1991 yılından beri, farklı hükümetler böyle bir irade gösterir gibi olmuş, ama hızla o iradeyi kaybetmişlerdi. Aynı durum daha önce AKP’nin de başına geldi, 2005 yılında önemli bir çıkış yapan Başbakan Erdoğan önemli herhangi bir adım atmadan en gerideki bir konuma çekilmişti.
***
Hükümetin yaptığı ilk çalışma, Kürt meselesi ve terörün sona ermesiyle ilgili düşünceler üreten gazeteci ve yazarları doğrudan “dinlemek” oldu. İki muhalefet partisi de bu toplantıya tepki gösterdi ama MHP’nin tepkisi bütün tahminlerin ötesinde oldu. MHP lideri Bahçeli’ye göre bu sorunun üzerine düşünmek bile vatan haini olmak için yeterlidir.
Terörün ortaya çıkışının üzerinden 25 yıl geçti, yaklaşık 40 bin kişi canından oldu, milyonlarca kişi evinden oldu, toplumun çektiği bütün maddi manevi acıların üstüne 1 trilyon dolarlık bir maddi kayıptan da söz ediliyor.
***
Geçen 25 yılda Türk toplumu birkaç meseleyi öğrenmiştir. Bunlardan biri, terörün Cumhuriyetin başından beri üstü örtülmüş olan kürt meselesi ile bağlantısıdır. İkincisi de teröristleri tek tek öldürmekle sorun çözülemediğidir. Acı tecrübelerle bunları öğrendik.
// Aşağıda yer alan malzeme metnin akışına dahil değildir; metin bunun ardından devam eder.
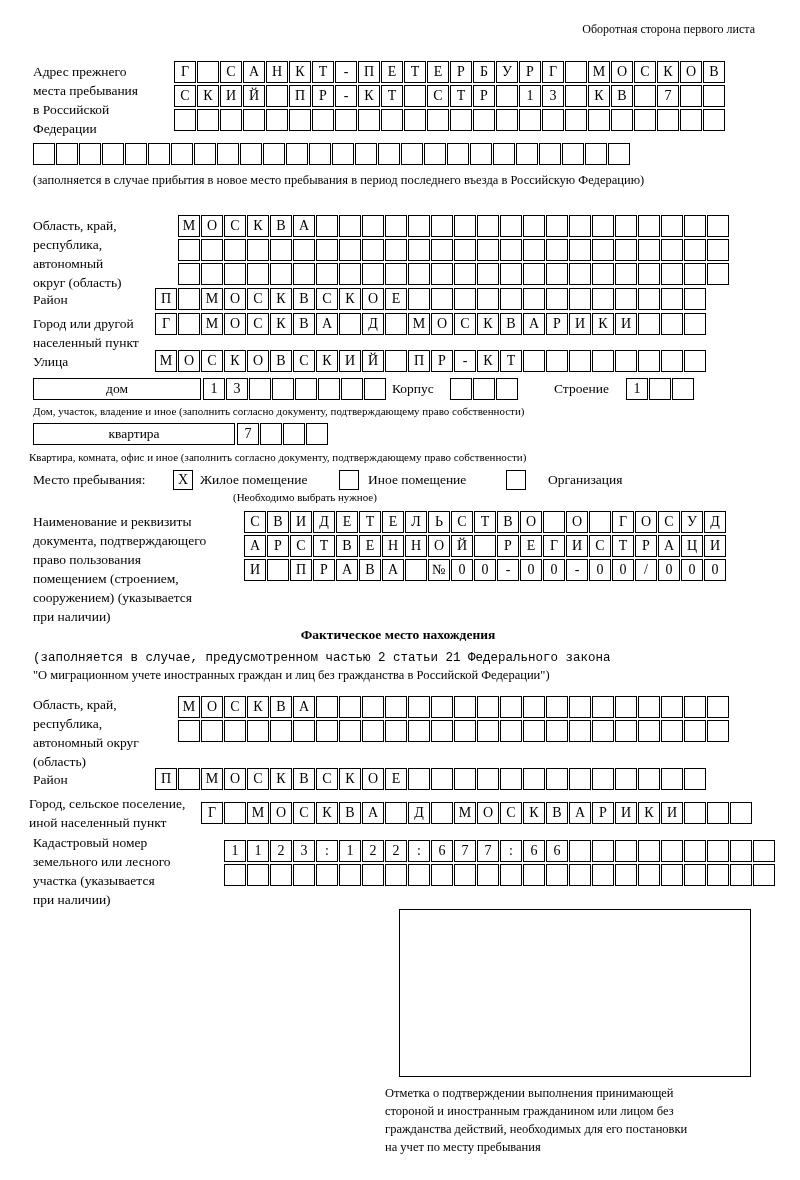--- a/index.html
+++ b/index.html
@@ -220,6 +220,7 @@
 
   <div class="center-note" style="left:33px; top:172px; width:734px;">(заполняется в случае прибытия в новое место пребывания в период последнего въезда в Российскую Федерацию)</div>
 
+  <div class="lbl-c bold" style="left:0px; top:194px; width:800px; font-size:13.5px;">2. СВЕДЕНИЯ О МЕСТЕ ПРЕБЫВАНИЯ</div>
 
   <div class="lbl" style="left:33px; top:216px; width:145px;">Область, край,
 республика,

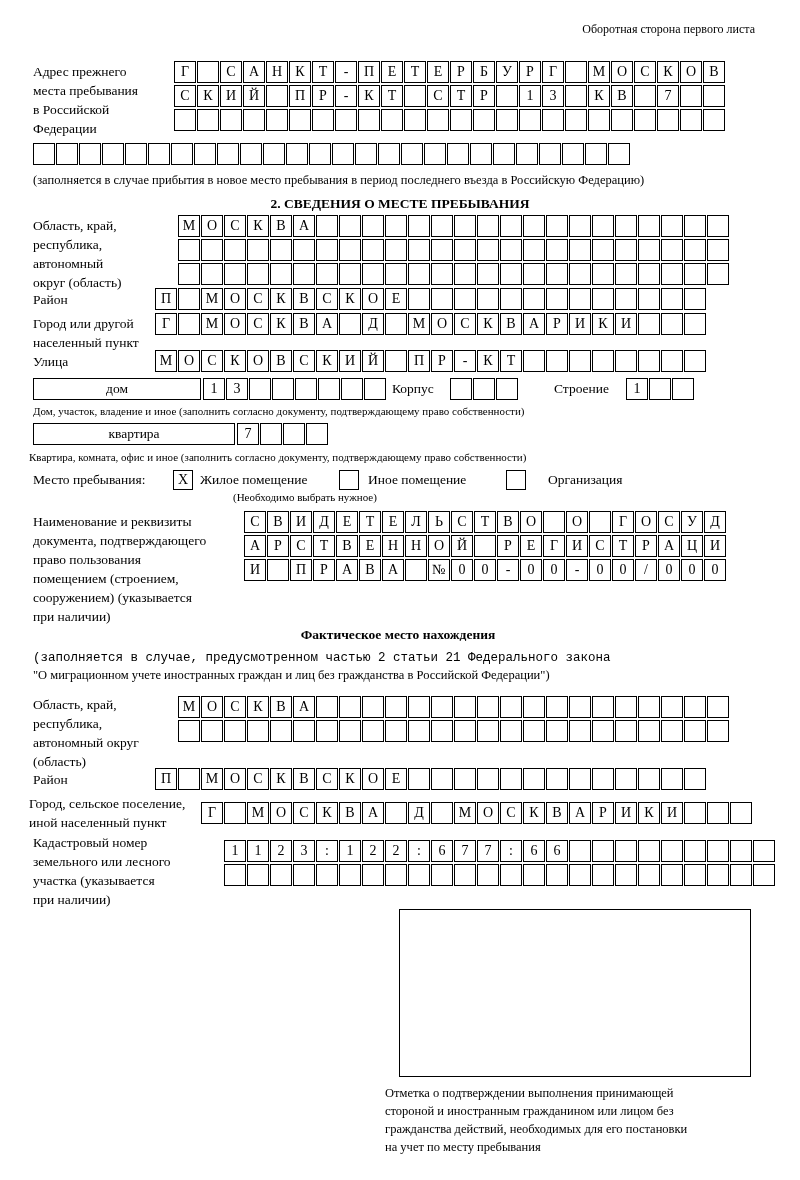--- a/index.html
+++ b/index.html
@@ -511,7 +511,7 @@
     </div>
 
   <div class="lbl-c bold" style="left:0px; top:625px; width:796px;">Фактическое место нахождения</div>
-  <div class="center-note" style="left:33px; top:650px; width:734px;font-family:Liberation Mono, monospace;">(заполняется в случае, предусмотренном частью 2 статьи 21 Федерального закона</div>
+  <div class="center-note" style="left:33px; top:650px; width:734px;">(заполняется в случае, предусмотренном частью 2 статьи 21 Федерального закона</div>
   <div class="center-note" style="left:33px; top:667px; width:734px;">"О миграционном учете иностранных граждан и лиц без гражданства в Российской Федерации")</div>
 
   <div class="lbl" style="left:33px; top:695px; width:145px;">Область, край,

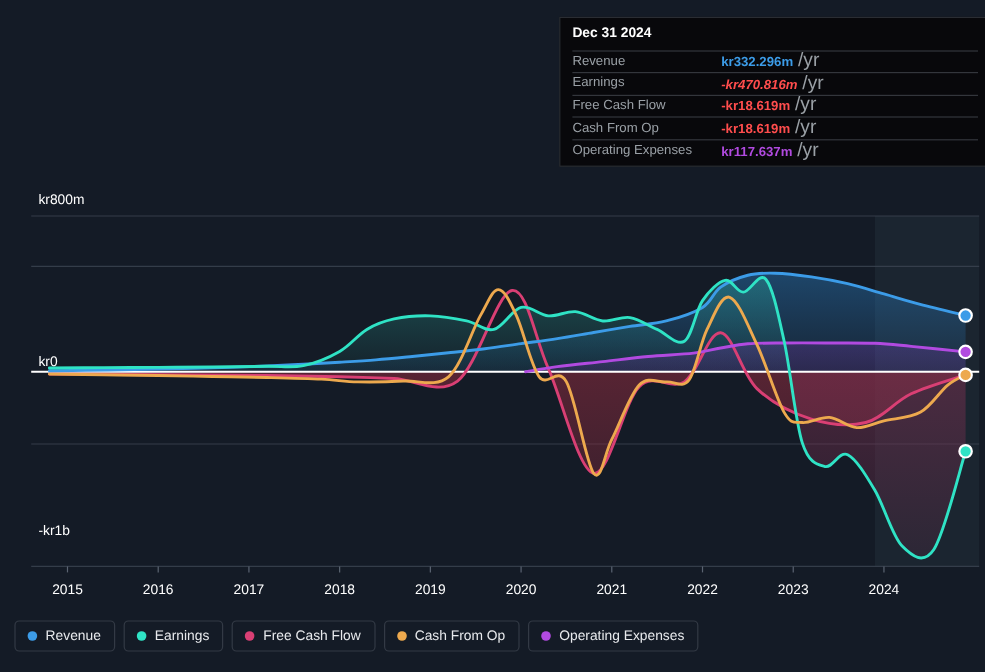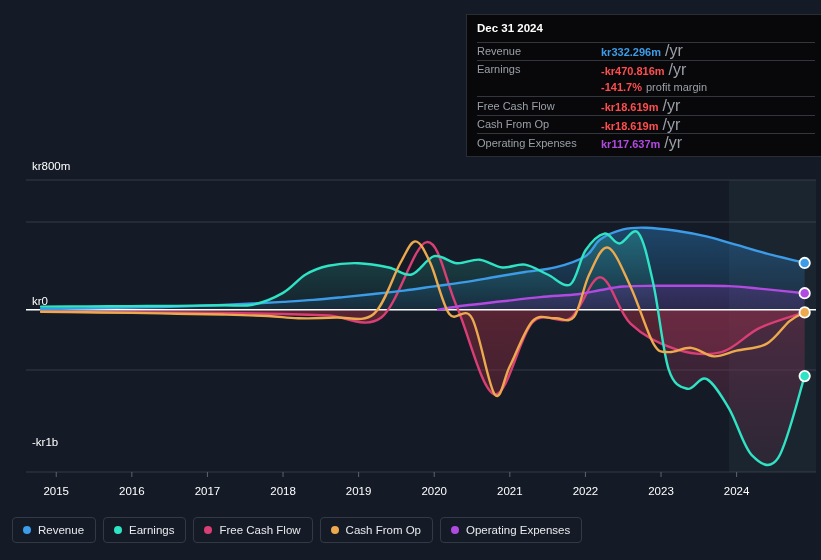--- a/index.html
+++ b/index.html
@@ -216,7 +216,7 @@
       </div>
       <div class="tt-row">
         <div class="tt-label">Earnings</div>
-        <div><span class="tt-value" style="color: rgb(255, 77, 77);">-kr470.816m</span><span class="tt-unit">/yr</span></div>
+        <div><span class="tt-value" style="color: rgb(255, 77, 77); font-style: italic;">-kr470.816m</span><span class="tt-unit">/yr</span></div>
       </div>
       <div class="tt-row sub">
         <div class="tt-label"></div>

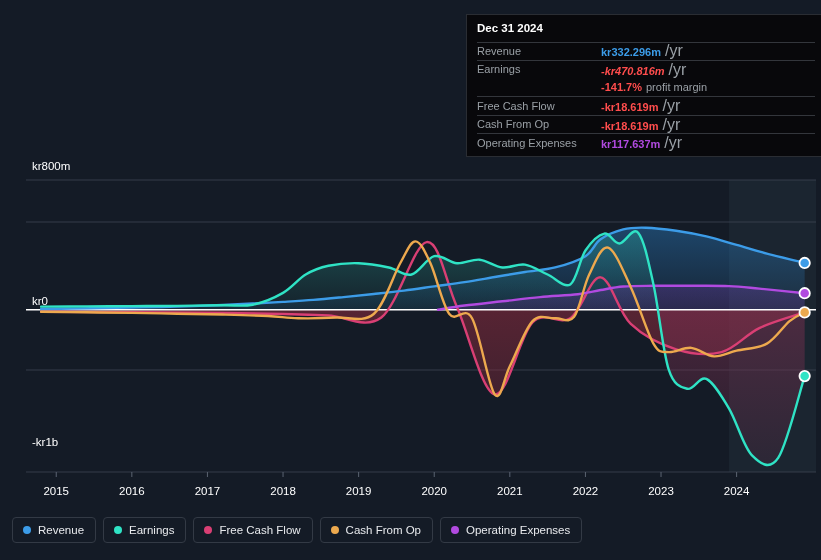--- a/index.html
+++ b/index.html
@@ -218,10 +218,6 @@
         <div class="tt-label">Earnings</div>
         <div><span class="tt-value" style="color: rgb(255, 77, 77); font-style: italic;">-kr470.816m</span><span class="tt-unit">/yr</span></div>
       </div>
-      <div class="tt-row sub">
-        <div class="tt-label"></div>
-        <div><span class="tt-value" style="color: rgb(255, 77, 77);">-141.7%</span><span class="tt-margin-note">profit margin</span></div>
-      </div>
       <div class="tt-row">
         <div class="tt-label">Free Cash Flow</div>
         <div><span class="tt-value" style="color: rgb(255, 77, 77);">-kr18.619m</span><span class="tt-unit">/yr</span></div>

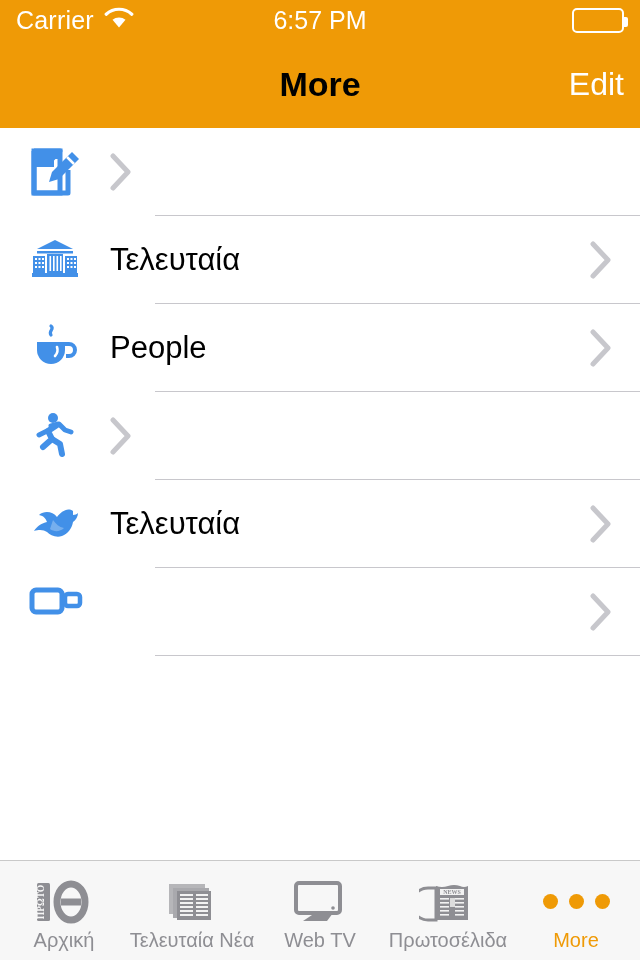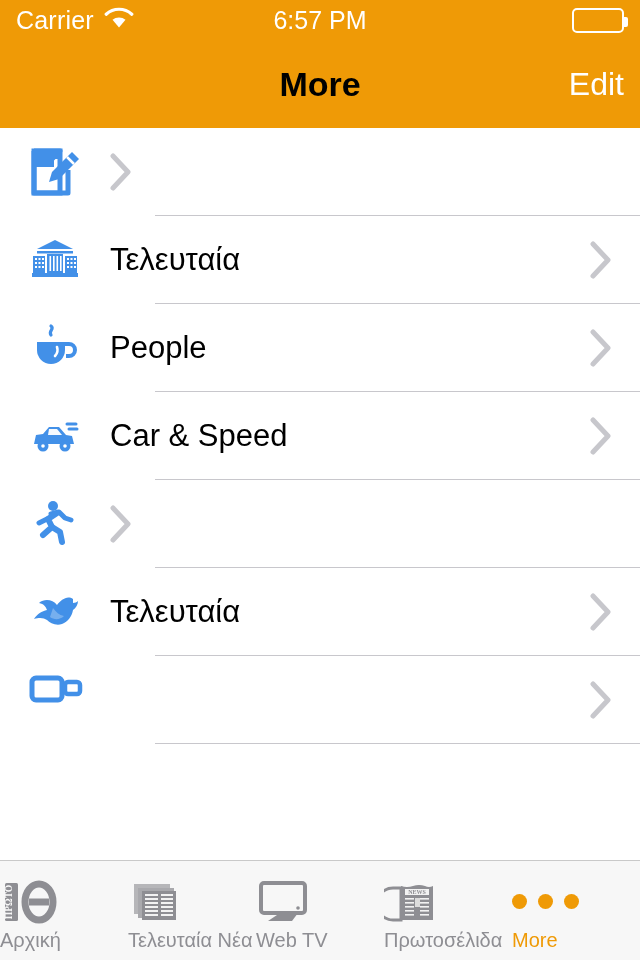--- a/index.html
+++ b/index.html
@@ -241,26 +241,6 @@
       </div>
     </div>
 
-    <div class="row">
-      <div class="row-icon">
-        <svg width="56" height="56" viewBox="0 0 56 56">
-          <path d="M7 36 l2 -9 l7 -1 l6 -7 h10 l7 8 l6 1 l2 8 z" fill="#4290e8"></path>
-          <path d="M22 21 h8 l5 6 h-14 z" fill="#fff" opacity="0.95"></path>
-          <circle cx="16" cy="38" r="5.5" fill="#4290e8"></circle>
-          <circle cx="38" cy="38" r="5.5" fill="#4290e8"></circle>
-          <circle cx="16" cy="38" r="1.8" fill="#fff"></circle>
-          <circle cx="38" cy="38" r="1.8" fill="#fff"></circle>
-          <path d="M40 16 h9" stroke="#4290e8" stroke-width="3" stroke-linecap="round"></path>
-          <path d="M42 21 h8" stroke="#4290e8" stroke-width="3" stroke-linecap="round"></path>
-        </svg>
-      </div>
-      <div class="row-label">Car &amp; Speed</div>
-      <div class="chevron">
-        <svg width="22" height="38" viewBox="0 0 22 38">
-            <path d="M3 3 L18 19 L3 35" fill="none" stroke="#c7c7cc" stroke-width="5" stroke-linecap="round" stroke-linejoin="round"></path>
-          </svg>
-      </div>
-    </div>
 
     <div class="row">
       <div class="row-icon">

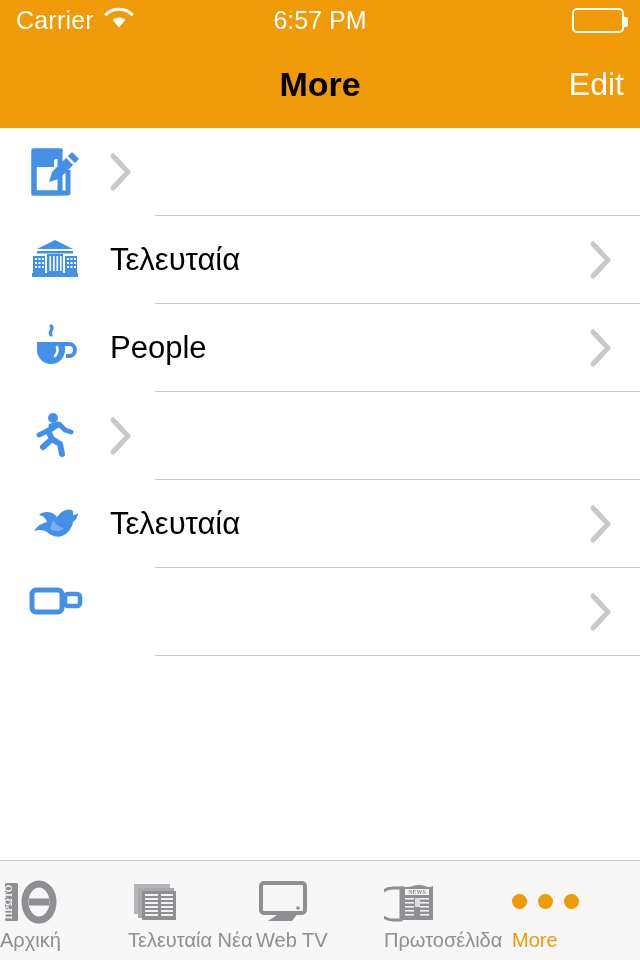--- a/index.html
+++ b/index.html
@@ -115,7 +115,7 @@
   .tab {
     flex:1 1 0;
     display:flex; flex-direction:column;
-    align-items:flex-start; justify-content:center;
+    align-items:center; justify-content:center;
     gap:4px;
     padding-top:6px;
   }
Şimdi ise toplum olarak, tek tek vatandaşlar olarak şu soruya cevap vermeliyiz: Kan dursun ve Türkiye bir barış ülkesi mi olsun, kan durmasın, insanlar birbirlerini öldürmeye devam etsin, şehit cenazeleri gelmeye devam etsin ve Türkiye bir acılar toplumu olarak mı kalsın?
CHP de MHP de, hükümetin atmaya çalıştığı adımları küçümsemeden önce bu soruya cevap vermek durumundadır.
***
Kendisinden başka herkesi, her farklı düşünceyi, her çözüm çabasını vatana ihanet ile suçlamak, kan dökülmeye devam etmesini istemek anlamına gelir.
Bu ruh haline göre Yunanlılar düşmandır, Araplar düşmandır, Kuzey Irak Kürtleri düşmandır, Ermeniler düşmandır, Yahudiler düşmandır, Avrupa Birliği düşmandır, Amerika düşmandır, Türk vatandaşlarının bir bölümü de düşmandır…
Bu kompleks yumağının tam karşısında ise bütün komşularıyla iyi geçinen, iyi ilişkiler kurmuş, kendi vatandaşlarının tümüyle barışık bir Türkiye vardır. Ve herkesin istediği “Büyük Türkiye” de bu Türkiye’dir.
Eğer AKP hükümeti, MHP’nin başını çektiği “çözüme hayır, kan dökülmesine devam” kampanyasının etkisiyle duraksar ya da yavaşlarsa “düşmanlıklar toplumu” isteyenlerin tuzağına düşmüş olur.